- Problem description -
Lines outside the range are not wanted. Give again exactly the lines between the line holding "Hazel Lloyd-Lubran |" and the line holding "Committee: | |", inclusive, from the listing below.

- Provided records -

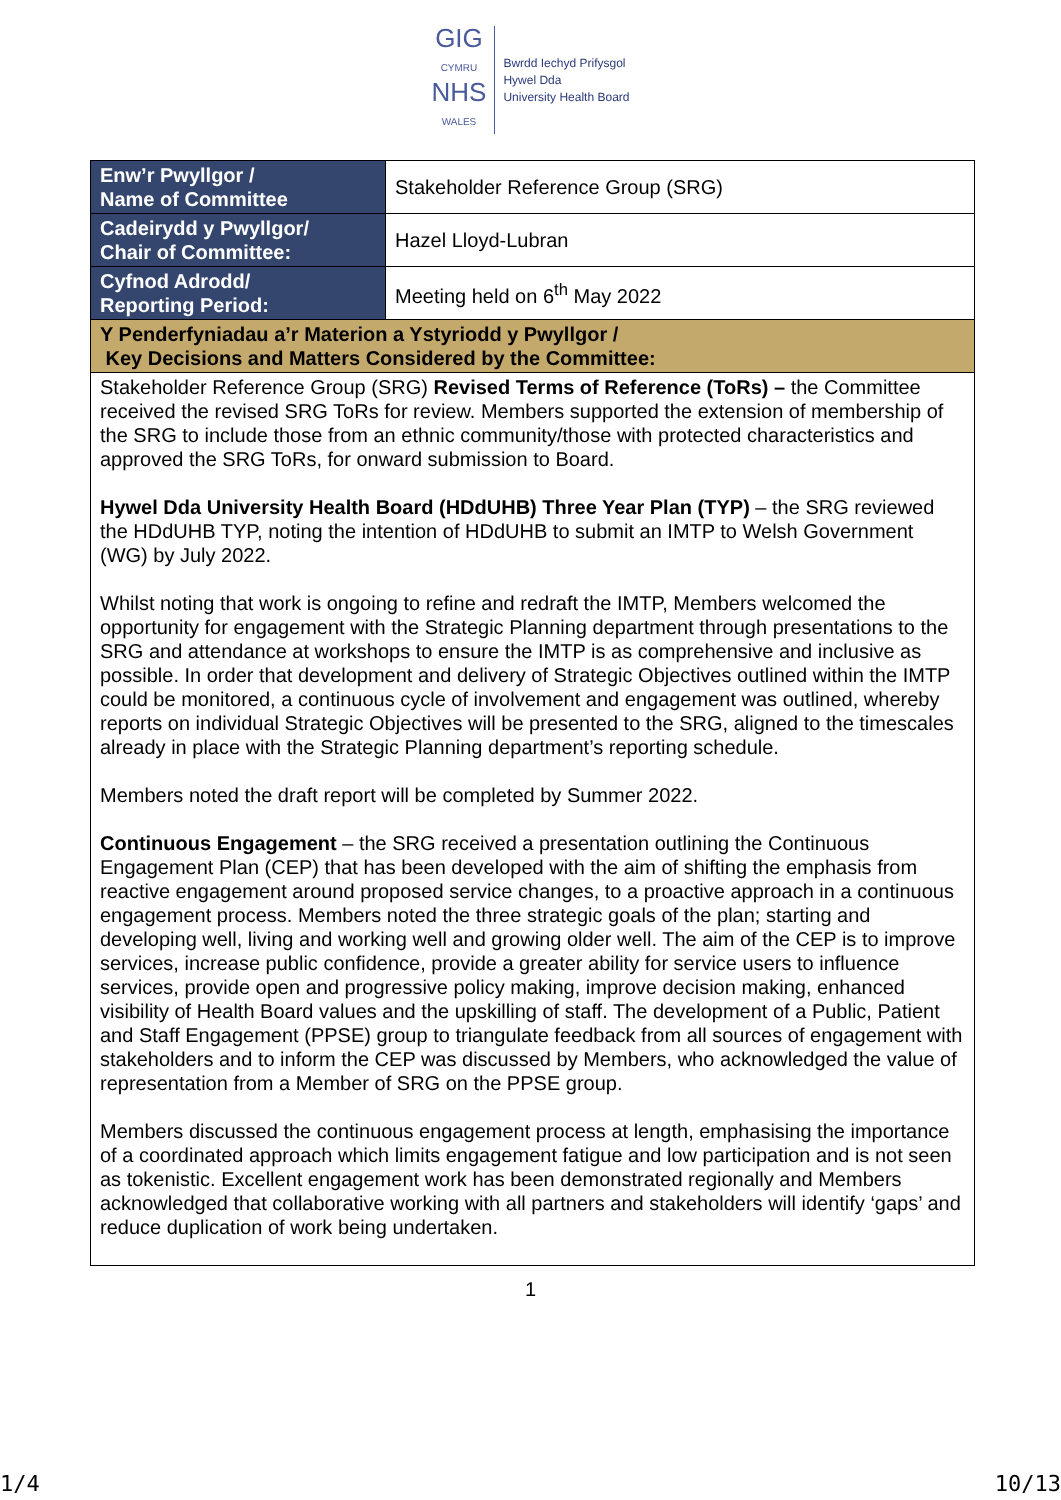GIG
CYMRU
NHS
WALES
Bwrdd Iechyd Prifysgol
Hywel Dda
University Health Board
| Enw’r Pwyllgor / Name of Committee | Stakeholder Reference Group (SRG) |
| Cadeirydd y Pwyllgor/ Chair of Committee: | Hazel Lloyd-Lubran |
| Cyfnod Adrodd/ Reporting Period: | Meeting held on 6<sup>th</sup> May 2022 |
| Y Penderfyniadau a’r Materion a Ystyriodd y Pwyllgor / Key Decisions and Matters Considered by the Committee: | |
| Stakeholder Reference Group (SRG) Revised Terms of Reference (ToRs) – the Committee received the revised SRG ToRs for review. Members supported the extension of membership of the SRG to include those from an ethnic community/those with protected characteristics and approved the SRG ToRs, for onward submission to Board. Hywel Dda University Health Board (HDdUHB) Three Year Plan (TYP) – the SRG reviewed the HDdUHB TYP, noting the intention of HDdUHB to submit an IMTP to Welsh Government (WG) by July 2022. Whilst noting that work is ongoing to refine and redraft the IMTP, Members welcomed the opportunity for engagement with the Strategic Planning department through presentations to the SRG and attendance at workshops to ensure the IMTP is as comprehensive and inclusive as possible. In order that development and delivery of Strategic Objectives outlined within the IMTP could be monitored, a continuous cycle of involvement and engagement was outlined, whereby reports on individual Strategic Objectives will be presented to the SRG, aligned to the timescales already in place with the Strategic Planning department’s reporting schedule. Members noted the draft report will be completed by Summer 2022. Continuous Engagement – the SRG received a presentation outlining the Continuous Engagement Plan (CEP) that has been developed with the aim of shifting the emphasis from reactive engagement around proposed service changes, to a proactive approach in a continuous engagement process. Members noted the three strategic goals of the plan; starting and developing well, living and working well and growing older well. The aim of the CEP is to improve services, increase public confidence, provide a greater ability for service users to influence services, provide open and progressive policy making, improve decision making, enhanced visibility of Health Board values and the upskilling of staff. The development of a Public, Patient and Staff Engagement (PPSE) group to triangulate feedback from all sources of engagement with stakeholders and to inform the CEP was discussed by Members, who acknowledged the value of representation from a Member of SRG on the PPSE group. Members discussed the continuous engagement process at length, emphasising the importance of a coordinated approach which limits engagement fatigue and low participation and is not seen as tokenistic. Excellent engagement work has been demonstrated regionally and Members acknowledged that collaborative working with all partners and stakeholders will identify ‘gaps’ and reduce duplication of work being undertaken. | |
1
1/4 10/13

* * *

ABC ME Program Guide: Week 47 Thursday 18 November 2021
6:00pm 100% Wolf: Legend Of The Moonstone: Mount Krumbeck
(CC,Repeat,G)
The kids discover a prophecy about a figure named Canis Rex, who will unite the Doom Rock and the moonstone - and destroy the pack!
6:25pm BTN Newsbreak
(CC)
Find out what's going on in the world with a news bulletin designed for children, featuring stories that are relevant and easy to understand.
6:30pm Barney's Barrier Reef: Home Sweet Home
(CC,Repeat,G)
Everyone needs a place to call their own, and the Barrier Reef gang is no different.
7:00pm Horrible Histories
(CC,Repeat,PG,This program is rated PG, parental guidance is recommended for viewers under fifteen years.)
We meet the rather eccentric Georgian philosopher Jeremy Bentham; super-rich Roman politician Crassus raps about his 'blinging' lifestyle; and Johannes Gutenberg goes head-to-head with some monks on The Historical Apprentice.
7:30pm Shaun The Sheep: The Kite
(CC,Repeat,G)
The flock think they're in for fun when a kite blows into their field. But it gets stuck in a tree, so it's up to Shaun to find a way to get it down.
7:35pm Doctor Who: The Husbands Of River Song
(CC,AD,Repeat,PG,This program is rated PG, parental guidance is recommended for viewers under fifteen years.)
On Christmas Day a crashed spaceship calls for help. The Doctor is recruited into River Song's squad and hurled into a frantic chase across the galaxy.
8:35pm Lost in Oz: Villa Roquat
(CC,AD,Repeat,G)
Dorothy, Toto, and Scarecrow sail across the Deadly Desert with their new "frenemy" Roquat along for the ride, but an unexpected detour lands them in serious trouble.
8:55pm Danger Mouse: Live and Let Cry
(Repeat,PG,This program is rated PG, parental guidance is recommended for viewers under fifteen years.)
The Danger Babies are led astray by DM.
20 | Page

- Response to this task -
| Cadeirydd y Pwyllgor/ Chair of Committee: | Hazel Lloyd-Lubran |
| Cyfnod Adrodd/ Reporting Period: | Meeting held on 6<sup>th</sup> May 2022 |
| Y Penderfyniadau a’r Materion a Ystyriodd y Pwyllgor / Key Decisions and Matters Considered by the Committee: | |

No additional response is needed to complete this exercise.